What is required> Taking the data below, please print only the lines from the line holding "focal_mm: 18" to the line holding "f_number: 1.95", inclusive, with pictures omitted.

(Data excerpts)
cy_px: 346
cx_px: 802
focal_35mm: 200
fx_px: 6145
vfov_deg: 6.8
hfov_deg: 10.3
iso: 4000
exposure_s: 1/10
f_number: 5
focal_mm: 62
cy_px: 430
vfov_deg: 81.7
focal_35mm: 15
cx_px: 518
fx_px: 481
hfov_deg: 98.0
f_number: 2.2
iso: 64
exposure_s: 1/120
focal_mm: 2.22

---

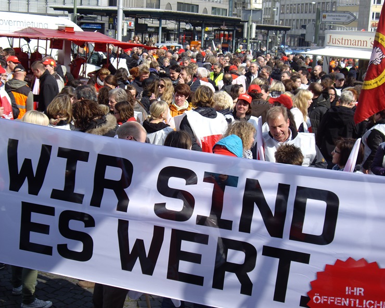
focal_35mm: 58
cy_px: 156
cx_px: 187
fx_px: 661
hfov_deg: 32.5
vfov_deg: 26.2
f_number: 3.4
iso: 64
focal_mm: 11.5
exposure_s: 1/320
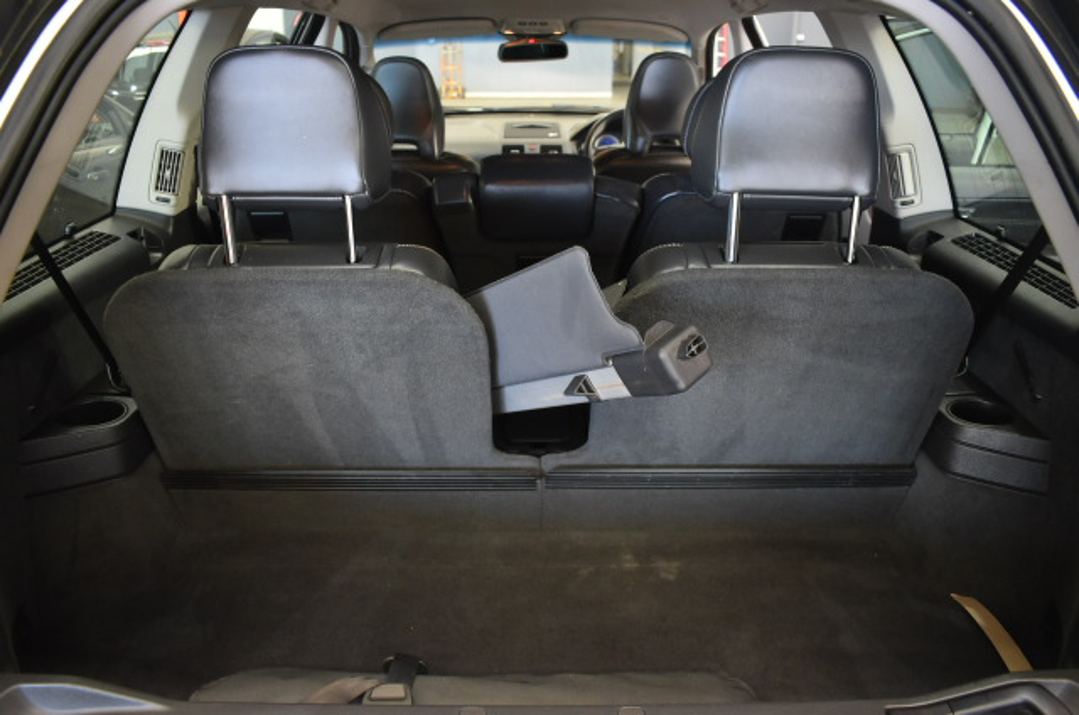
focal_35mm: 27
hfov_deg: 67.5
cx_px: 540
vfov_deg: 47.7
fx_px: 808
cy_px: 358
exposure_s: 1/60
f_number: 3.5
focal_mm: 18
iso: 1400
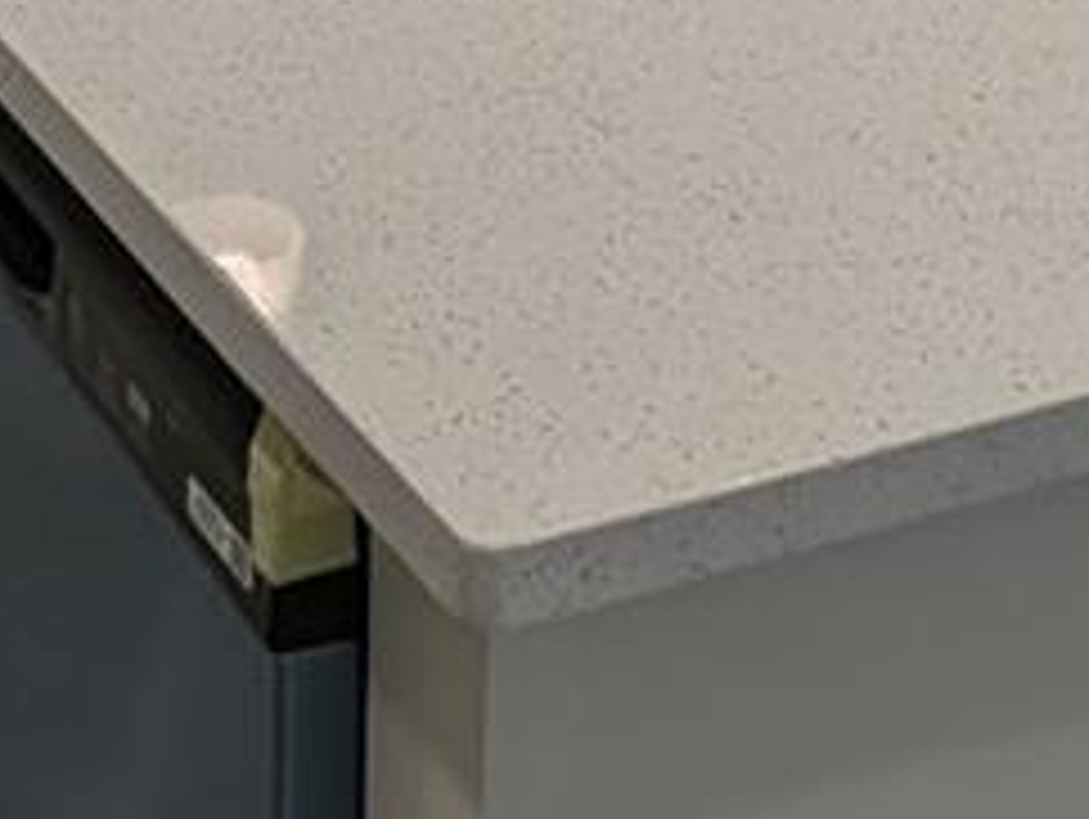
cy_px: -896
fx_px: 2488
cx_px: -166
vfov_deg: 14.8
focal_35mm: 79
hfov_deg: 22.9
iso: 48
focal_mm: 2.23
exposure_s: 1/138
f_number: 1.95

Result>
focal_mm: 18
iso: 1400
cy_px: -896
fx_px: 2488
cx_px: -166
vfov_deg: 14.8
focal_35mm: 79
hfov_deg: 22.9
iso: 48
focal_mm: 2.23
exposure_s: 1/138
f_number: 1.95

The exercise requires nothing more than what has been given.